Le 28 août 1963 a marqué les esprits d’une nation tout entière. Des paroles à l’acte, c’est lors de la Marche sur Washington pour l’emploi et la liberté que le discours de Martin Luther King est devenu emblématique de la lutte contre la ségrégation aux États-Unis, une lutte toujours d’actualité.

Ce discours – qui n’ambitionnait pas l’ampleur qu’il a pris ensuite – par le pasteur et activiste sudiste Martin Luther King, a été prononcé dans un contexte où le mouvement pour les droits civiques des Noirs américains dans le pays était à son apogée.

Souvent présenté comme l’un des plus importants discours du 20ème siècle, la transmission dans les télévisions, nouvellement et largement installées dans la plupart des foyers américains, a vivement participé à sa médiatisation.

Ainsi, la Marche a réussi à réunir suffisamment de monde pour forcer l’administration Kennedy à soumettre son projet Civil Rights Act au Congrès. Un projet qui, adopté en 1964, défend l’égalité et proscrit toute forme de ségrégation et de discrimination dans les lieux publics et les écoles.

Pourtant, si la politisation de l’enjeu a marqué un pas en avant dans la lutte pour les droits civiques des Noirs américains, les mentalités américaines, elles, n’évoluent pas si rapidement.

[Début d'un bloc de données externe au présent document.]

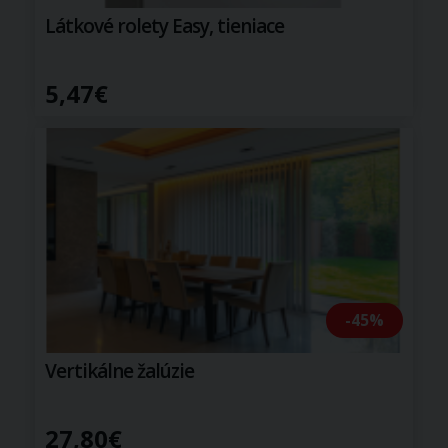
Látkové rolety Easy, tieniace
5,47€
-45%
Vertikálne žalúzie
27,80€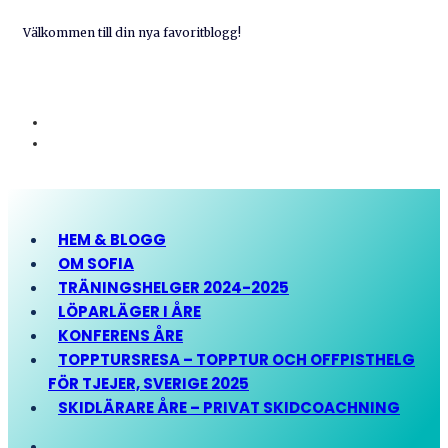
Välkommen till din nya favoritblogg!
HEM & BLOGG
OM SOFIA
TRÄNINGSHELGER 2024-2025
LÖPARLÄGER I ÅRE
KONFERENS ÅRE
TOPPTURSRESA – TOPPTUR OCH OFFPISTHELG
FÖR TJEJER, SVERIGE 2025
SKIDLÄRARE ÅRE – PRIVAT SKIDCOACHNING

Le 15 septembre 1963, quatre jeunes filles noires sont tuées par l’explosion d’une bombe à l’église baptiste à Birmingham, un attentat revendiqué par des membres du Ku Klux Klan. Cinq ans plus tard, Martin Luther King est assassiné à l’âge de 39 ans.

Les mentalités sont féroces. Elles persistent. Toutefois, le discours « I have a dream » de Luther King est porteur d’espoir encore aujourd’hui.

À l’image de la continuité de ce combat, le dernier mouvement de grande ampleur Black lives matters rappelle que la politique ne suffit pas pour changer de façon systémique les mœurs d’une société : les discriminations raciales sont affaire de tous.